29 November 2009

The History of Quilling

The word filigree comes from the Latin word filum meaning thread and gramum meaning grain. Quilling is most likely inspired by mettle filigree. Filigree is the art of shaping silver and gold and other types of mettles that are made into wire then they are rolled into rolls and scrolls. Paper was a lot less expensive and could be made into the same shapes of the mettle. Paper then became the way that common people could practice the art of filigree. To help paper look like mettle filigree the paper is some times guided. The art of filigree originated in ancient time’s examples of this early work can be found on Egyptian, Greek, and Etruscan tombs. About 1700 is when the name of this remarkable craft changed from paper filigree to quilling.

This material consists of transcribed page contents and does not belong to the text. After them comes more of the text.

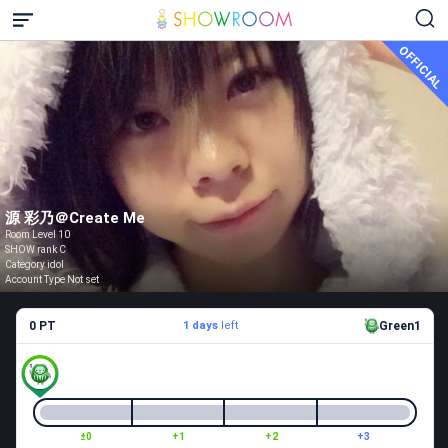
OFFICIAL
源 彩乃＠Create Me
Room Level 10
SHOW rank C
Category idol
Account Type Not set
0 PT
1 days
left
Green1
±0
+1
+2
+3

It is believed that quilling was discovered by nuns or monks in monasteries in the 1500’s while working on illuminated manuscripts, these nuns and monks kept the secret of there work until the 18th or 19th century when quilling became an art for fashionable lady’s to practice. Many women in the upper and middle class started practicing this art and became quite skilled in it just like the art of embroidery. Most evidence of the start of quilling points the origin of it to the Mediterranean aria. Possibly as early as the 13thcentury in Italy members of different monastic orders they began to use paper filigree.

Early quilling resembles Byzantine art very much. When the Byzantine Empire was concurred the arts of the time that did filigree and mosaic art fled north and that is how it is believed that it migrated north to Europe. Quilling history also closely follows the history of paper witch was invented in china and spread west from there. There is a theory that quill work was used to decorate early churches. Quilling first got its name because the quills of feathers were used to rap the paper around. Most quill work that is in the museums dates back to the eighteenth or nineteenth century but historians believe that it started before that. In the 18th and 19th centuries paper became massed produced and more widely used, also it started to cost less to buy. Quilling that was done in the early years has a rough (uneven) edge because it was all hand cut for no two cuttings are ever alike and no one cuts perfectly strait. Very little early work survives to day because of the fragile nature of this art.

Quilling flurried especially in France and Italy during the 17th and 18th centuries. In the 17th century quilling was some times used to decorate the walls of housed instead of the more costly paintings of the time.

Quilling crossed the sea and also found a home in America manly in the New England aria. It became so popular in America some boarding schools advertised that they teach quill work as part of the curriculum. In early colonial times paper was rare and never wasted it is most likely that all the quilling was done with used paper. In the US most of the surviving quill work is in the form of sconces (these are wall hangings that hold candles).

Quilling can also be as easy or as difficult as you the artist would like it to be. Quilling is just beginning its modern day revival. New ways, patterns, styles, and uses for this versatile art are being devised the history of this great art form is still being written. Along with filigree, quilling resembles mosaic arts. Mosaics are formed by putting small pieces of marble, glass, colored stones, tile or other small materials. These are all laid in cement or other mixture to hold the small pieces in place. These small pieces form a picture or design. Quilling designs and patterns can be easily exchanged for mosaic patterns and designs also different types of embroidery patterns and designs. Quilling can be an inexpensive craft for anyone to try. Today we have lots of specialty paper that is machine cut and tools to help us quillers do are job faster and neater. Quilling also has a strong resemblance to lace.